Harry, Sebastian et Eduardo ont au moins deux choses en commun: leurs pères ont été tués par les Farc et aujourd’hui, ils s’apprêtent à voter «oui» au référendum bientôt organisé en Colombie pour approuver l’accord de paix avec cette guérilla.
Sebastian Echeverry avait quatre ans en 2002 quand son père, qui était député du département de la Vallée du Cauca, a été enlevé par les Forces armées révolutionnaires de Colombie (Farc, marxistes), la principale guérilla du pays. Les cinq années suivantes, il a suivi, angoissé, les preuves montrant qu’il était en vie qui parvenaient de lui, jusqu’à la terrible nouvelle : Ramiro avait été assassiné, ainsi que dix autres députés. Des meurtres pour lesquels les Farc ont présenté leurs excuses il y a quelques jours, reconnaissant que c’était «absurde» et «honteux».
«J’ai eu une enfance totalement différente, étrange, dans laquelle je ne me souviens pas de beaucoup de couleurs ou d’amis, mais plutôt de manifestations interminables, je me rappelle qu’on m’enregistrait en train de dire des choses à mon papa, car c’est comme ça qu’on communiquait avec lui», raconte à l’AFP Sebastian, un étudiant de 19 ans. S’il s’était juré un jour de venger la mort de son père, il a désormais transformé cette douleur en pardon et milite pour le «oui» dans la campagne pour le référendum du 2 octobre prochain, quand les Colombiens devront se prononcer sur l’accord de paix définitif entre la guérilla et le gouvernement du président Juan Manuel Santos.
«Le +oui+ au référendum, c’est tout simplement parce que j’ai découvert que quand on pardonne et qu’on ne regarde pas vers le passé, on tourne la page, on se rend compte qu’on est une meilleure personne, qu’on est capable de construire», confie le jeune homme. Sebastian a participé mercredi à Bogota à l’officialisation du mouvement «Oui bien sûr», qui regroupe militants pour la paix et victimes du conflit armé pour promouvoir l’approbation de l’accord de paix. Là, il a retrouvé d’autres Colombiens ayant vécu une histoire similaire à la sienne, comme Harry Gonzalez, coprésident de la Commission de la Paix de la Chambre des représentants du Congrès, et Eduardo Bejarano, fils de l’ancien conseiller du gouvernement sur les questions liées à la paix Jesus Antonio Bejarano.
«Epanouissement spirituel»
Avec des drapeaux blancs affichant le «oui» et le mot «pardon» dans leurs bouches, ils ont demandé à la population de se rendre aux urnes pour en finir avec le plus vieux conflit armé d’Amérique latine : en plus d’un demi-siècle, guérillas, paramilitaires et agents de l’Etat se sont affrontés, laissant un triste bilan de plus de 260.000 morts, 45.000 disparus et 6,9 millions de personnes déplacées.

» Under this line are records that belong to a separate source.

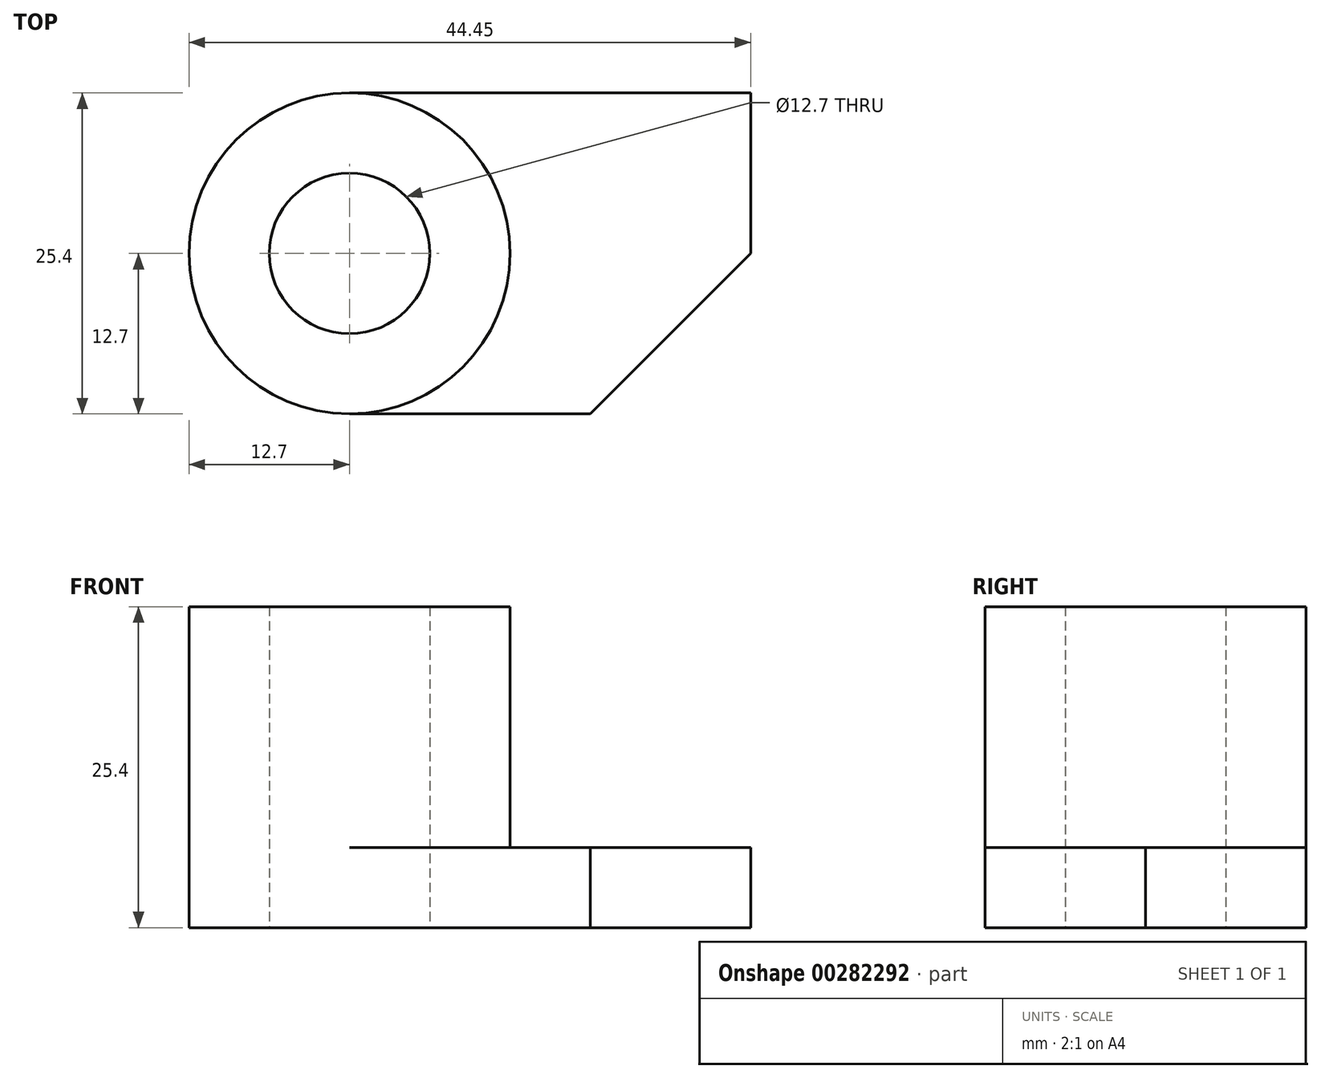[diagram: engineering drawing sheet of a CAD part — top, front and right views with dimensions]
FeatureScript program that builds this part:
annotation { "Feature Type Name" : "Feature", "Feature Type Description" : "" }
export const myFeature = defineFeature(function(context is Context, id is Id, definition is map)
    precondition{}
    {
        {
            var Q0;
            Q0=qCreatedBy(makeId("Top.planeOp"),FACE);
            var sketch = newSketch(context, id + "F0", { "sketchPlane" : qUnion([Q0])});
            skLineSegment(sketch, "E0", {"start": v(0, 0) * mm, "end": v(31.75, 0) * mm});
            skLineSegment(sketch, "E1", {"start": v(31.75, 0) * mm, "end": v(31.75, -12.7) * mm});
            skLineSegment(sketch, "E2", {"start": v(31.75, -12.7) * mm, "end": v(19.05, -25.4) * mm});
            skLineSegment(sketch, "E3", {"start": v(19.05, -25.4) * mm, "end": v(0, -25.4) * mm});
            skArc(sketch, "E4", {"start": v(0, 0) * mm, "mid": v(-12.7, -12.7) * mm, "end": v(0, -25.4) * mm});
            skCircle(sketch, "E5", {"center": v(0, -12.7) * mm, "radius": 6.35 * mm});
            skSolve(sketch);
        }
        {
            var Q0;
            Q0 = qSketchRegion(id + "F0", true);
            extrude(context, id + "F1", {"entities" : qUnion([Q0]), "depth" : 6.35 * mm});
        }
        {
            var Q0;
            Q0=makeQuery(id+"F1.opExtrude","CAP_FACE",FACE,{"disambiguationData":[OSD([sQuery(id+"F0.wireOp",EDGE,"E0"),sQuery(id+"F0.wireOp",EDGE,"E1"),sQuery(id+"F0.wireOp",EDGE,"E2"),sQuery(id+"F0.wireOp",EDGE,"E3"),sQuery(id+"F0.wireOp",EDGE,"E4")])],"isStart":false});
            var sketch = newSketch(context, id + "F2", { "sketchPlane" : qUnion([Q0])});
            skCircle(sketch, "E6", {"center": v(0, -12.7) * mm, "radius": 12.7 * mm});
            skCircle(sketch, "E7", {"center": v(0, -12.7) * mm, "radius": 6.35 * mm});
            skSolve(sketch);
        }
        {
            var Q0;
            Q0 = qSketchRegion(id + "F2", true);
            extrude(context, id + "F3", {"entities" : qUnion([Q0]), "operationType" : NewBodyOperationType.ADD, "depth" : 19.05 * mm});
        }
    });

«Le pardon est quelque chose de très personnel pour chaque victime, cela relève de son intimité, et c’est pour ça qu’il faut trouver d’autres motivations : dans mon cas, ma grande motivation est de chercher à ce qu’il n’y ait plus de victimes du conflit armé en Colombie», dit Harry, dont le père a été assassiné par les Farc en 1996. Aujourd’hui âgé de 38 ans, il raconte que son père, Jesus Angel Gonzalez, était le gouverneur de Caqueta (sud) quand la guérilla l’a tué dans le cadre de sa campagne «contre les dirigeants du parti libéral» dans la région, qui a frappé aussi des députés et des conseilleurs municipaux. Eduardo Bejarano, 44 ans, a vécu le même drame. En 1999, les Farc auraient tué d’une balle dans la tête son père, universitaire de gauche qui avait travaillé comme conseiller pour la paix du gouvernement de César Gaviria (1990-1994). Un crime qui n’a toutefois pas été résolu, la justice étudiant encore plusieurs hypothèses sur son auteur.
«On ne pardonne pas pour les Farc», estime-t-il. «Moi je ne pardonne pas pour qu’ils se libèrent d’une culpabilité, je pardonne parce que c’est nécessaire pour moi, pour mon épanouissement spirituel». Mais «un jour viendra le moment où les Farc diront la vérité au pays sur de nombreux morts», prédit-il. Avant le référendum, gouvernement et guérilla signeront le 26 septembre, à Carthagène des Indes, sur la côte caraïbe, les accords de paix définitifs, résultat de près de quatre ans de négociations à Cuba.